Der vierte und letzte Teil zeigte das Allzumenschliche. Der Chor besang die Gier nach Geld, nach Macht, die Eitelkeit. Und am Schluss siegte die reine Lebenslust und Lebensfreude über alles mit dem Stück „Fratres exsultate, was hilft uns traurig sein.“
Die Teile wurden ergänzt durch Instrumentalstücke, z.B. „La Folia“ von A. Corelli. Dieses Stück gehört zur hohen Kunst des Blockflötenspiels. Flötist und Cembalist müssen zu einer Einheit verschmelzen, um die oft abrupt wechselnden Tempi der Variationen zu meistern. Dieses gelang Benninger-Bredohl gemeinsam mit der Flötistin Mechthild Lucks.
In J.S. Bachs erstem Satz der Sonate g-moll für Flöte und obligates Cembalo webten die Flötistin Babette Cramer und die Cembalistin gleichwertig ein je eigenes Muster zu einem überzeugend Ganzen. Bei diesem Stück ist wichtig, dass die Klarheit der komplizierten polyphonen Struktur und die Lebendigkeit des Vortrags eins werden.

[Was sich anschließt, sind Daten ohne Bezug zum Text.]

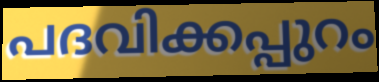
പദവിക്കപ്പുറംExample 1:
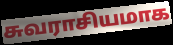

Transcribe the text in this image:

சுவராசியமாக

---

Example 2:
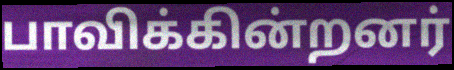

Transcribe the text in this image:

பாவிக்கின்றனர்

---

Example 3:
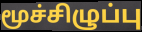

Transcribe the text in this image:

மூச்சிழுப்பு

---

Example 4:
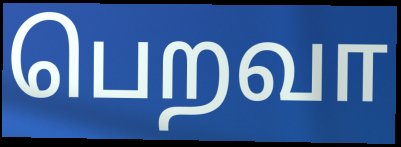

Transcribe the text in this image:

பெறவா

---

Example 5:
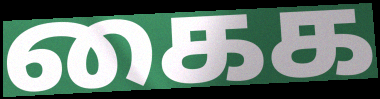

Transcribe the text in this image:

கைகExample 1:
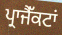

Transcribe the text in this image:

ਪ੍ਰਾਜੈੱਕਟਾਂ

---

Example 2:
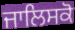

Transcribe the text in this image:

ਜਾਲਿਸਕੋ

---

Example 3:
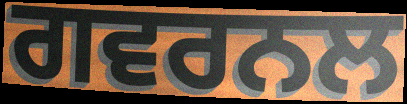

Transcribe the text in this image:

ਗਵਰਨਲ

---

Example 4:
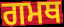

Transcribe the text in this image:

ਗਮਥ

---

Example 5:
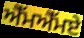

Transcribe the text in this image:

ਐੱਮਐੱਮਏ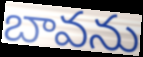
బావను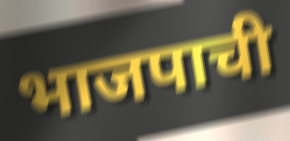
भाजपाचीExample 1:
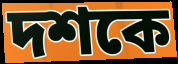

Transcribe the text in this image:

দশকে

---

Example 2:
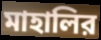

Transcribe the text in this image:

মাহালির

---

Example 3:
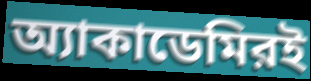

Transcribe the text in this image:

অ্যাকাডেমিরই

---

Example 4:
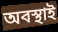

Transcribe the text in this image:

অবস্থাই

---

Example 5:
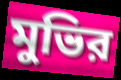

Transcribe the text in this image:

মুভির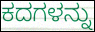
ಕದಗಳನ್ನು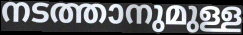
നടത്താനുമുള്ള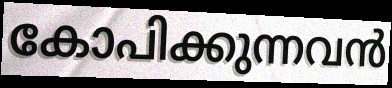
കോപിക്കുന്നവൻ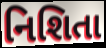
નિશિતાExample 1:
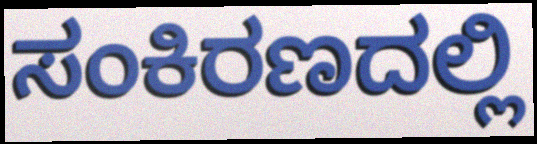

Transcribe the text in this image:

Das Ensemble, bestehend aus Getrud und Hermann Brachem, Eckhard Bredohl, Babette Cramer, Roxane Jansen, Marita Kewe, Mechthild Lucks, Richard Pomberg, Annika Sewerin, Silvia Simme, Wilhelm Thieben und Lisa Voß strahlte große Freude an der eigenen Musik aus. Es war jeder Sängerin/jedem Sänger anzusehen, welche große Begeisterung er bzw. sie am gemeinsamen Musizieren hatte. Der Gesamterlös des Konzertes wurde an die „Flüchtlingshilfe der Samtgemeinde Sögel“ gespendet. Lohn genug für das Konzert bekam das Ensemble durch den langanhaltenden begeisterten Beifall. „Mit diesen Klängen im Ohr möchte ich nach Hause gehen, nichts anderes mehr hören und den Abend genießen“, brachte eine Zuhörerin beseelt ihr Empfinden des Konzertes zum Ausdruck.